To identify other potential problems, new machine learning jobs were created with different criteria, such as the total number of successful and failed payments divided into different payment methods. Member stores, product names, and error codes, including the error messages, were set as influencing factors. These factors help to identify the cause when certain anomalies are detected, for example, detecting spikes in alerts for incorrect card numbers or expiration dates. Historically, when member stores were analyzed all together, alert data could get lost among the incredible volume of transactions, making it difficult to search for problems. Now, however, when SoftBank Payment Services personnel filter for specific member stores, the Kibana dashboard lets operators immediately find fraudulent uses of credit cards. SoftBank Payment Services has realized, therefore, that visualizing the data alone is not enough when trying to identify credit card fraud.

Thanks to machine learning, we were able to detect fraudulent use of credit cards.

– Junya Suzuki, Senior Architect, Softbank Payment Service

Upon detection of an anomaly, the job name and level of severity are posted to Slack. This process also comes with a unique measurement achieved by a Slack bot which captures and adds screenshots for the machine learning dashboard.

By increasing the level of complicated jobs, personnel can detect fraud earlier and will therefore be able to enhance services for member stores. SoftBank Payment Services IT support aims to also replace the old alert system, which is based on member store thresholds or on payment methods. They are thinking of instead, adopting an anomaly-detection process based on machine learning.

Creating Greater Visibility into Business Data

SoftBank Payment Services has since expanded the test use of the Elastic Stack for data visualization to new departments. In this expansion, the IT support team looked at Excel-based sales data previously managed by the sales department. Targets, such as the number of contracts and the web traffic to service sites, were then set to track against.

For contracts, trends for sales volumes over the course of two years were converted into stacked bar charts and broken down by department or project. Heat maps let SoftBank Payment Services list targets for the sales department that could be further refined to the sales representative level or filtered by month. Any targets met were shown in blue; missed targets were in red. A map was also used to chart the annual status for member stores, at the prefecture level.

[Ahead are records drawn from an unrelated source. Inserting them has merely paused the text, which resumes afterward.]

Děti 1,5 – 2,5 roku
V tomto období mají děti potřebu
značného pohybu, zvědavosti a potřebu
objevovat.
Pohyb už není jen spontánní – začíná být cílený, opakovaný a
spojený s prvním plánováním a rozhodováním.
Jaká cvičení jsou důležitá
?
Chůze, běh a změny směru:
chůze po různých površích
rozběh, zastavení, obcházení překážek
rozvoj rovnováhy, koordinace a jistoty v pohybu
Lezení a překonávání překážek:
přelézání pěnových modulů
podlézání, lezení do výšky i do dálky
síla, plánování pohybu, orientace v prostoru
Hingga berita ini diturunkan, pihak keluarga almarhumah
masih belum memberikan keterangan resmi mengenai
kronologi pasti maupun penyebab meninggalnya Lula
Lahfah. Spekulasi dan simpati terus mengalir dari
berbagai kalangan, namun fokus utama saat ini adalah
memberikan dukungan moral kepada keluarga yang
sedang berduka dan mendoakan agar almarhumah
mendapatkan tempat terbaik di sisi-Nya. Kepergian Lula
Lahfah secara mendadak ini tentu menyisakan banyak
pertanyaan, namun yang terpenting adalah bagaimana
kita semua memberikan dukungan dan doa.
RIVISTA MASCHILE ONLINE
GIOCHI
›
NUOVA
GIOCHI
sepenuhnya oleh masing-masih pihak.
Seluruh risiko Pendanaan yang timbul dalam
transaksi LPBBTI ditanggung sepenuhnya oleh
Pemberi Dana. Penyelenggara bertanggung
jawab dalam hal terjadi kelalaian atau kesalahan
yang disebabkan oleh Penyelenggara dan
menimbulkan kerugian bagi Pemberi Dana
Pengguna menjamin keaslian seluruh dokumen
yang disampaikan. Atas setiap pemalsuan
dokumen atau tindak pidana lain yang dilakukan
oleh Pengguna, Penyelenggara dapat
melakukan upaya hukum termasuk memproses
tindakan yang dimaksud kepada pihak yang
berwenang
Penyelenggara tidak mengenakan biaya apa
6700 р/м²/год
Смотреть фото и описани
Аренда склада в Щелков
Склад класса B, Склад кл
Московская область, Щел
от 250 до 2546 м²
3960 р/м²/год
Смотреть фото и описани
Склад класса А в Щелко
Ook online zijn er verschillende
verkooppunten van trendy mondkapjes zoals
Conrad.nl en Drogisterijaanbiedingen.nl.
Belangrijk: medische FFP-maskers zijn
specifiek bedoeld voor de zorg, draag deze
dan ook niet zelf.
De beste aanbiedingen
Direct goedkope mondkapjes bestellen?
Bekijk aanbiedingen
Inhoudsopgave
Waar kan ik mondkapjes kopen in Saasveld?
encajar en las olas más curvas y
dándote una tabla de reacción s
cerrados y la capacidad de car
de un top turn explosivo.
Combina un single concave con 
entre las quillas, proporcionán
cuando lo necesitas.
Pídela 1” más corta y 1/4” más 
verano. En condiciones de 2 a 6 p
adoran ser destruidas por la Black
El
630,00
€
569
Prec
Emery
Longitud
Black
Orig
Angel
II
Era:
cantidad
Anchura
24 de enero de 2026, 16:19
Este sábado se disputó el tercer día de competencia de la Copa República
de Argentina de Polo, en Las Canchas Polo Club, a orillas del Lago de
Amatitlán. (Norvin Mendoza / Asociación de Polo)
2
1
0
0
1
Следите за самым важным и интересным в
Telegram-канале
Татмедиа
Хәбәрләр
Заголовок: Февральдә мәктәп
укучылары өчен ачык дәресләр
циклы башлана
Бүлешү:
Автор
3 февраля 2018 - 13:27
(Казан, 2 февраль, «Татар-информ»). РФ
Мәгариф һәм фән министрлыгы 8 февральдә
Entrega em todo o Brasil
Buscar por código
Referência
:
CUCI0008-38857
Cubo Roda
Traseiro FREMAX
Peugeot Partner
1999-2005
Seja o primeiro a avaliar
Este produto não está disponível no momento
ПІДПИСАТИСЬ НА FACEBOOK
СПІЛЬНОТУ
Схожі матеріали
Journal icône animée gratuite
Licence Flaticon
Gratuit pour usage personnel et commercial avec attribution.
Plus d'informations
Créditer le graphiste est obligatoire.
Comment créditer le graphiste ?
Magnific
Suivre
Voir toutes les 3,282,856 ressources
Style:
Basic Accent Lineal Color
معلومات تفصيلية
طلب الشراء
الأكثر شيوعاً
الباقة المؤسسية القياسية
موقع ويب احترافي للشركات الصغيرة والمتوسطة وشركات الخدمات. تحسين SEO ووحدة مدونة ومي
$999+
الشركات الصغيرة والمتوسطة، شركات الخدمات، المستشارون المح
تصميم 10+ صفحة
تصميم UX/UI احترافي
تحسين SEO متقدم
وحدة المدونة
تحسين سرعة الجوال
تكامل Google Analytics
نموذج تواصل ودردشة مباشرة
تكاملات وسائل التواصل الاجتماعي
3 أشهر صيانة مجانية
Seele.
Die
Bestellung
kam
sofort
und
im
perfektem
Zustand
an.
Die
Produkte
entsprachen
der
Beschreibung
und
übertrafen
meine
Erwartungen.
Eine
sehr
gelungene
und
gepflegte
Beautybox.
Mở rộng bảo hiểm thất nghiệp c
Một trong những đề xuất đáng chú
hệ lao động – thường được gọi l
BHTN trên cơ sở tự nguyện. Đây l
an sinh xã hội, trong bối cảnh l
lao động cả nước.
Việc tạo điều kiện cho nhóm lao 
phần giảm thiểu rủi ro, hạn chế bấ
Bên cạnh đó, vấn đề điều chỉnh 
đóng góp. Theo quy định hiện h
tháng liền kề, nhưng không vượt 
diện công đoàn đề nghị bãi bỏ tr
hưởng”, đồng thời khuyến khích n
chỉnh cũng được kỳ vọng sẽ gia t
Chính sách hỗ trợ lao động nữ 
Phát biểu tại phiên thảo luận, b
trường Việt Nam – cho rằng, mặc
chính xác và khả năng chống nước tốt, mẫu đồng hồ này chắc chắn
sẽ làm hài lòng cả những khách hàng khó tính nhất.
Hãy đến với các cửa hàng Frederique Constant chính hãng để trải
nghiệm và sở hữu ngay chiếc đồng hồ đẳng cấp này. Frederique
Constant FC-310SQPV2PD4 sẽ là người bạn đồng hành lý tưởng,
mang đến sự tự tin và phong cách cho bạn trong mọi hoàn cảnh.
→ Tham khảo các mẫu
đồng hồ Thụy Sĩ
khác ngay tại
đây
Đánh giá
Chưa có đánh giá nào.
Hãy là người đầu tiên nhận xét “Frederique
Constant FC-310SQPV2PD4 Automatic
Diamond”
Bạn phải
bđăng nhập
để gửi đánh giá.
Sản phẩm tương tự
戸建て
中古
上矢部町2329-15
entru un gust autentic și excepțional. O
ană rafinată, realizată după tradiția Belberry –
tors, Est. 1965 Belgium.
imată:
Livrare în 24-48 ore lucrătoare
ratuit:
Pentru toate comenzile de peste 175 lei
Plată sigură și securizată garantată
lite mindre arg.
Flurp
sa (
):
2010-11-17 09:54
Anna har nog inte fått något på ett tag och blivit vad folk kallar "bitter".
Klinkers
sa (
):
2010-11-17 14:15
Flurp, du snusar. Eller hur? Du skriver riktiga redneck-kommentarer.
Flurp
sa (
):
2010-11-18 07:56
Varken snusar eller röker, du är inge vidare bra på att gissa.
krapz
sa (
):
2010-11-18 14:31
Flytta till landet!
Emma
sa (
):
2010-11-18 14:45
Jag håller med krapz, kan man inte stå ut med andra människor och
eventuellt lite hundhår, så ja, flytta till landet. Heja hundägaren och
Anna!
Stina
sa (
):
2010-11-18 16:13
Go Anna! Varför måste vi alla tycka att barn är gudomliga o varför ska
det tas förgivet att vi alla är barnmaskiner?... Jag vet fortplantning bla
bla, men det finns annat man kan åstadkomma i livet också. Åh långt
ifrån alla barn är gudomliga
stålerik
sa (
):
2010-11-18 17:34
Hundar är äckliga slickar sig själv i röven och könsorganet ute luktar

For service site traffic, the IT support team at SoftBank Payment Services was able to guess which companies were coming to their site based on the source IP addresses. Access by both contracted client companies and non-contracted companies were ranked to provide the sales department with usable information.

A dashboard was initially created by IT support, upon request from the sales department. At some point, however, the sales department started working on new tasks ranging from adding and visualizing data, to creating new dashboards. The most difficult problem of adding Excel-based data was finally solved by developing a standalone drag-and-drop tool.

These early efforts paved the way for SoftBank Payment Services to conduct analyses in greater detail, using regular expression tools and simple mathematical operations available from Kibana. At the same time, those efforts let SoftBank Payment Services handle massive amounts of data that could not otherwise be processed with Excel. These enhancements now enable anyone to enter data and create dashboards, making improvements to reporting a real collaborative effort.